SOUTHERN PROVINCE HUYE — Regional students have called for more integration of information technology and entrepreneurship studies in their university disciplines to minimise unemployment.

Sunday, May 04, 2008

SOUTHERN PROVINCE

HUYE — Regional students have called for more integration of information technology and entrepreneurship studies in their university disciplines to minimise unemployment.

Meeting at the National University of Rwanda (NUR) last week, 65 students from the East African Community Students’ Union (EACSU) argued that universities need to produce job creators.

The one-day conference was held under the theme "Youth, ICT, and Entrepreneurship." It was organised by EACSU and aimed at highlighting the role of ICT, and job creation related-courses in spearheading economic development in the region.

"Students should not study to ask for jobs because government can not guarantee jobs for everyone," said Steven Seka, the President of the EACSU. "We need to learn how to create jobs and this is the message students’ representatives should spread to others."
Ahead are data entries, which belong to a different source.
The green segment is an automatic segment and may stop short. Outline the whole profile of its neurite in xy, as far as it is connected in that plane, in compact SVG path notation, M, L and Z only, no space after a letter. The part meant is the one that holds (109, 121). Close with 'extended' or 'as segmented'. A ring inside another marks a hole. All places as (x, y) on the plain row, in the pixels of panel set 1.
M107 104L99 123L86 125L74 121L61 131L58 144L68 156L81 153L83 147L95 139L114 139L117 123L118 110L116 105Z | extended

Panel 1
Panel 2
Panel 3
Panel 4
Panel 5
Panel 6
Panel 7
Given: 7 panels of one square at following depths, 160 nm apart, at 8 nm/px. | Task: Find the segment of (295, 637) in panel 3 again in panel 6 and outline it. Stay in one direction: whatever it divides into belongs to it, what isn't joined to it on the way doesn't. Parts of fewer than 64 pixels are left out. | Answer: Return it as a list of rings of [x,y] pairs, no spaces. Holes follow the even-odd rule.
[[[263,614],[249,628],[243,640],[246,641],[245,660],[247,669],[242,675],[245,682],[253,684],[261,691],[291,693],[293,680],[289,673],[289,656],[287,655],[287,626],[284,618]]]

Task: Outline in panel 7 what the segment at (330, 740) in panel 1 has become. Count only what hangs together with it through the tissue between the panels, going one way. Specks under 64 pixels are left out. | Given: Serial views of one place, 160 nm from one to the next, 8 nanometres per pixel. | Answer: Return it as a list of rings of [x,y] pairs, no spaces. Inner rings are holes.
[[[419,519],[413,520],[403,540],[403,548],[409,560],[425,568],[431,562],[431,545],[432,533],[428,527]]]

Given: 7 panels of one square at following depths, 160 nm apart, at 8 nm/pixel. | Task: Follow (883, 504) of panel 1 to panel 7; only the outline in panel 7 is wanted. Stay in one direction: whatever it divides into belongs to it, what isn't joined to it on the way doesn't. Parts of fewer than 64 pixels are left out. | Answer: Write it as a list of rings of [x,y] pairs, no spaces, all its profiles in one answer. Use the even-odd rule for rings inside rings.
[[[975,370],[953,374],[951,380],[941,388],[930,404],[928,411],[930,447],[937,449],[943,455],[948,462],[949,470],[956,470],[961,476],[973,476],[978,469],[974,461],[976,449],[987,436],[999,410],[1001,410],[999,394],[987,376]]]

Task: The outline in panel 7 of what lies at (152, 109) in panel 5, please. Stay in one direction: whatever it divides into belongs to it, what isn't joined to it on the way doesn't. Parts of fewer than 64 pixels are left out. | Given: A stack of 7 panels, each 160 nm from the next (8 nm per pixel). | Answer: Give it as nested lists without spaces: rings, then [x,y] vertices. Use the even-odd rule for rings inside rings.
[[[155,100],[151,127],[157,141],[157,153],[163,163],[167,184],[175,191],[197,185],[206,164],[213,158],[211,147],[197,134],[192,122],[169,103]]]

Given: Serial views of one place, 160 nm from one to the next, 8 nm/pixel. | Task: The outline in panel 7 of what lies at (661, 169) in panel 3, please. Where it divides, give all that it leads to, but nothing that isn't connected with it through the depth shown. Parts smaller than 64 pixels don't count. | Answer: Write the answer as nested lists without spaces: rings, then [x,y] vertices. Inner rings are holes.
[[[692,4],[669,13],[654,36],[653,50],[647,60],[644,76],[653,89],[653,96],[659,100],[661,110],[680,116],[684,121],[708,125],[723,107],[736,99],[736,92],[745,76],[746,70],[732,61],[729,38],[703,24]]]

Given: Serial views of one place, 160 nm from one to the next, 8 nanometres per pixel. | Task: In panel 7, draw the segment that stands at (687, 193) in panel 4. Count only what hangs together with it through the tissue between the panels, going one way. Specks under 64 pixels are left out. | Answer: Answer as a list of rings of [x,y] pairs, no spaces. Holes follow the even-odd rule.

Seka is a fourth year student of Management at the Universite Laique Adventiste de Kigali (UNILAK). He was elected last year to represent students’ guilds from East-African countries of Kenya, Tanzania, Uganda, Rwanda, and Burundi.

He criticized theoretical ways of learning and urged fellow students’ representatives to always put what they read into practice as it was the only means of fighting the biting poverty in their countries.

"We have seen Masters Degree holders who have read books and booklets but who are unable to do anything today," he said.

"The time will come when we will sing one anthem as East Africans," Prof. Anastase Shyaka who leads NUR’s Centre for Conflicts Management told the students. "You are taking the lead today and you have a chance of being tomorrow’s leaders as well."

Prof. Shyaka is also the chairperson of Rwanda’s National Consultative Committee on the EAC. He advised students in the region to develop exchange programmes among universities in order to learn a wide range of issues in surrounding countries.

NUR’s lecturers briefed participants on the concept of entrepreneurship and the role of ICT in the country’s development.

Commenting on theme, Claver Yisa Kamana, the Director of Planning in Rwanda’s Ministry of Education said, "It is exactly what we need. "I don’t think you could have chosen a better theme than this one."

He said that countries from the regional block are in the process of harmonizing their education systems and the knowledge-based economy is likely to guide education goals in the region.

"The whole world is led by ICT today. Let us not miss this digital revolution," he said.

Participants committed themselves to disseminate the message got from the conference to members of their associations.

"We should set good examples in the society as leaders," said Doris Cornel of the Institute of Social Work in Dar-es-Salaam, Tanzania.